À la veille de la célébration du 66ᵉ anniversaire de l’indépendance de la Côte d’Ivoire, le président du Front Populaire Ivoirien (FPI, opposition), Pascal Affi N’Guessan, a adressé un message fort à la nation. Le leader politique invite à une introspection lucide, appelant le chef de l’Etat à l’apaisement.
Pour Pascal Affi N’Guessan, l’indépendance dépasse les symboles que sont le drapeau ou l’hymne national. Elle doit se traduire par la liberté de décision, la justice sociale et l’égalité des chances. Or, le constat dressé par le président du FPI, à la veille du 66 ème anniversaire de l’indépendance reste sévère : « notre démocratie demeure inachevée ».
Face à ce qu’il qualifie de « conquête permanente », le président du FPI estime que l’indépendance requiert des institutions fortes, une justice indépendante et une vraie réconciliation. C’est pourquoi il lance un appel direct et solennel au chef de l’État.
Pour décrisper l’atmosphère nationale et stopper la confrontation permanente, Affi souhaite la libération des détenus politiques arrêtés lors des tensions passées ainsi que l’ouverture d’un dialogue franc à travers une table ronde inclusive avec toutes les forces politiques et sociales.
En plaidant pour une réorientation des priorités économiques, le président du FPI invite le gouvernement à accentuer la lutte contre la vie chère, à soutenir l’entrepreneuriat national et à garantir une meilleure redistribution des richesses issues de la croissance.
Il pointe du doigt les tensions récurrentes lors des échéances électorales, le manque d’impartialité perçu des institutions et l’effritement des libertés publiques. Selon lui, les crises successives ont laissé des fractures et une méfiance mutuelle qui freinent le développement durable de la Nation.

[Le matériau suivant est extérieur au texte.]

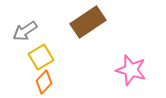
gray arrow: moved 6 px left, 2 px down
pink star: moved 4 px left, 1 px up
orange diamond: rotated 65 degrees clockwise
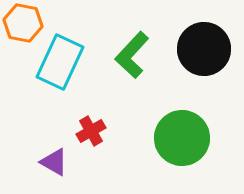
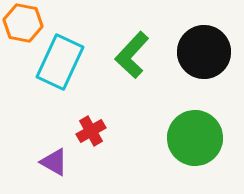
black circle: moved 3 px down
green circle: moved 13 px right
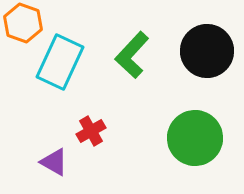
orange hexagon: rotated 9 degrees clockwise
black circle: moved 3 px right, 1 px up
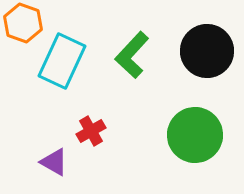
cyan rectangle: moved 2 px right, 1 px up
green circle: moved 3 px up
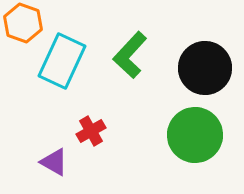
black circle: moved 2 px left, 17 px down
green L-shape: moved 2 px left
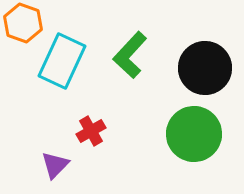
green circle: moved 1 px left, 1 px up
purple triangle: moved 1 px right, 3 px down; rotated 44 degrees clockwise
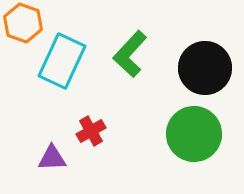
green L-shape: moved 1 px up
purple triangle: moved 3 px left, 7 px up; rotated 44 degrees clockwise
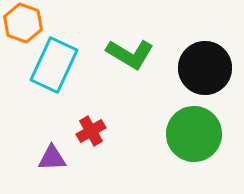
green L-shape: rotated 102 degrees counterclockwise
cyan rectangle: moved 8 px left, 4 px down
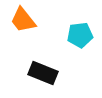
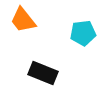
cyan pentagon: moved 3 px right, 2 px up
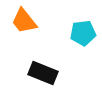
orange trapezoid: moved 1 px right, 1 px down
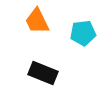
orange trapezoid: moved 13 px right; rotated 12 degrees clockwise
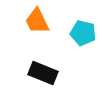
cyan pentagon: rotated 20 degrees clockwise
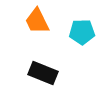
cyan pentagon: moved 1 px left, 1 px up; rotated 15 degrees counterclockwise
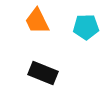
cyan pentagon: moved 4 px right, 5 px up
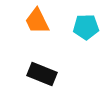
black rectangle: moved 1 px left, 1 px down
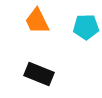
black rectangle: moved 3 px left
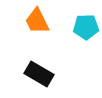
black rectangle: rotated 8 degrees clockwise
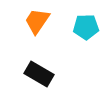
orange trapezoid: rotated 60 degrees clockwise
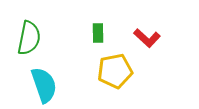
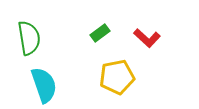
green rectangle: moved 2 px right; rotated 54 degrees clockwise
green semicircle: rotated 20 degrees counterclockwise
yellow pentagon: moved 2 px right, 6 px down
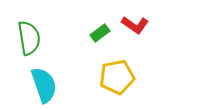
red L-shape: moved 12 px left, 13 px up; rotated 8 degrees counterclockwise
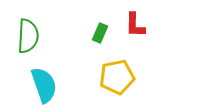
red L-shape: rotated 56 degrees clockwise
green rectangle: rotated 30 degrees counterclockwise
green semicircle: moved 1 px left, 2 px up; rotated 12 degrees clockwise
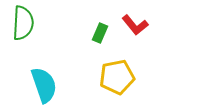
red L-shape: rotated 40 degrees counterclockwise
green semicircle: moved 5 px left, 13 px up
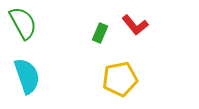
green semicircle: rotated 32 degrees counterclockwise
yellow pentagon: moved 3 px right, 2 px down
cyan semicircle: moved 17 px left, 9 px up
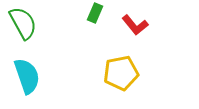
green rectangle: moved 5 px left, 20 px up
yellow pentagon: moved 1 px right, 6 px up
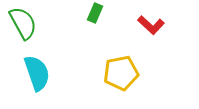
red L-shape: moved 16 px right; rotated 8 degrees counterclockwise
cyan semicircle: moved 10 px right, 3 px up
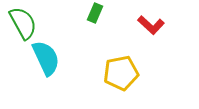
cyan semicircle: moved 9 px right, 15 px up; rotated 6 degrees counterclockwise
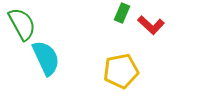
green rectangle: moved 27 px right
green semicircle: moved 1 px left, 1 px down
yellow pentagon: moved 2 px up
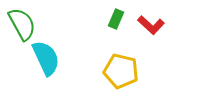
green rectangle: moved 6 px left, 6 px down
yellow pentagon: rotated 24 degrees clockwise
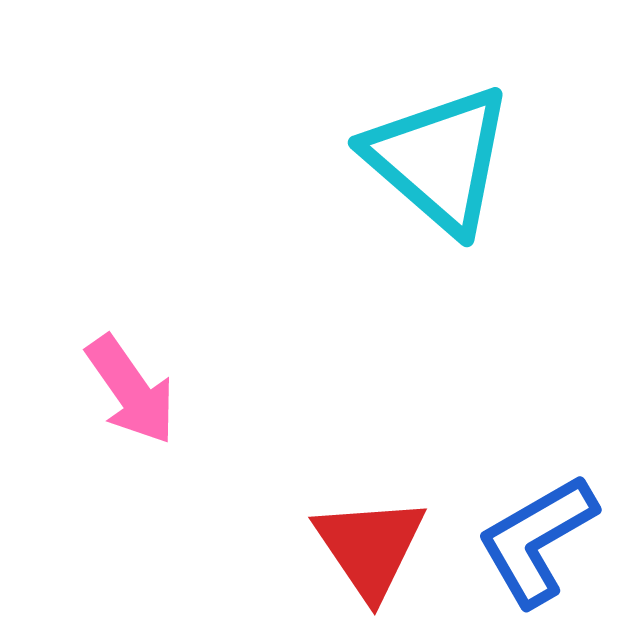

De plus, il déplore le fait que la Côte d’Ivoire reste soumise à de fortes influences extérieures dans des secteurs stratégiques tels que l’économie, la diplomatie ou le domaine militaire. Il pointe le « grand échec » de l’indépendance économique et la vie chère.
Le volet économique constitue, selon le leader de l’opposition, le point noir de ces soixante-six années de souveraineté. L’économie ivoirienne repose toujours sur l’exportation de matières premières brutes (cacao, café, cajou, hévéa) au détriment de l’industrialisation locale.
Affi N’Guessan dénonce également un manque de patriotisme économique, soulignant que les secteurs clés restent dominés par des groupes étrangers tandis que les entrepreneurs locaux manquent de financements. Cette situation alimente un chômage de masse chez les jeunes.
Il met en contraste les bons indicateurs macroéconomiques du pays avec la réalité quotidienne des ménages, durement touchés par la hausse du coût de la vie (alimentation, logement, transport, électricité).